The characterization and optimization of metal electrode interfaces with solid electrolytes

The purpose of this research effort was two fold. The first objective was to understand the process and material issues relating to producing mixed ionic and electronic conducting electrodes (MIECE) made from heat-sintered blends of molybdenum and titanium dioxide, and from heat-sintered blends of titanium nitride and titanium dioxide. The second objective was to investigate the fundamental physical characteristics, such as surface contaminants and morphology at the electrode/electrolyte interface, to determine how those characteristics influences the mechanisms and energies which govern the oxidation and reduction reactions at the electrodes. The intent was to learn what were the contributing components to electrical impedances and overpotentials, to measure them directly, or indirectly, and to control them for optimization. Sodium β″-alumina was used as the solid electrolyte ionic conductor with sodium as the mobile species. The major processes and equipment used in this research program were presented, as were the experimental methods and techniques employed to evaluate the results.

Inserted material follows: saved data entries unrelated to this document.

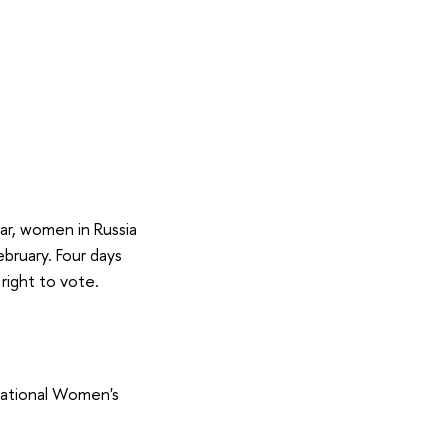
ar, women in Russia
ebruary. Four days
right to vote.
national Women's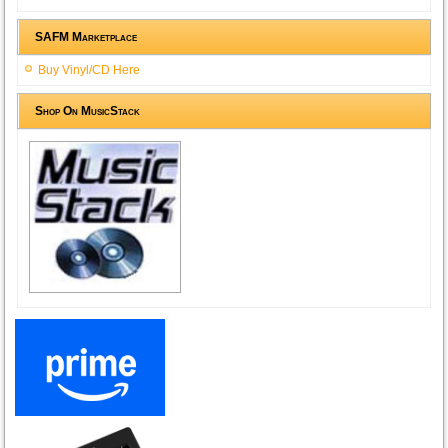
SAFM Marketplace
Buy Vinyl/CD Here
Shop On MusicStack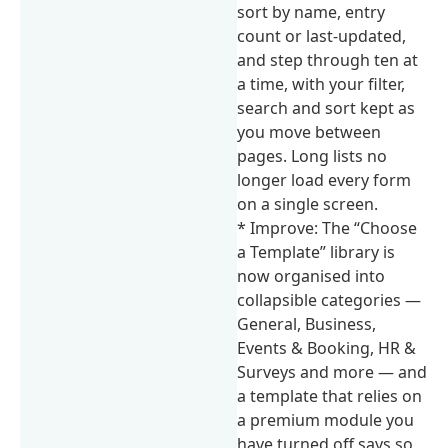
sort by name, entry
count or last-updated,
and step through ten at
a time, with your filter,
search and sort kept as
you move between
pages. Long lists no
longer load every form
on a single screen.
* Improve: The “Choose
a Template” library is
now organised into
collapsible categories —
General, Business,
Events & Booking, HR &
Surveys and more — and
a template that relies on
a premium module you
have turned off says so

While the efforts to obtain a MIECE using Mo/TiO₂ were unsuccessful, a MIECE was successfully made from TiN and TiO₂. Test data suggest it behaves as a true MIECE.; The morphology and chemistry of the interface between electrode and the alumina were found to significantly influence the charge transfer impedances and ionic conductance (at the surface) events. The surface of β ″-alumina was mechanically modified using various grit blasting and surface polishing techniques. Once modified, various surface characterization methods were used to understand the morphological and chemical properties of the β″-alumina surface. These methods included scanning electron microscopy, energy depressive X-ray spectroscopy, X-ray photoelectron spectroscopy, and optical interferometry. Sodium ion conductivity in β″-alumina measurements were also made. The primary contributor to impedance was surface impurities on the β″ -alumina. Only after these contaminants were removed was surface roughness found to be influential in charge transfer impedances. These results were confirmed in a series of miniature electrode test cell experiments, and also in a sodium exposure test cell evaluation.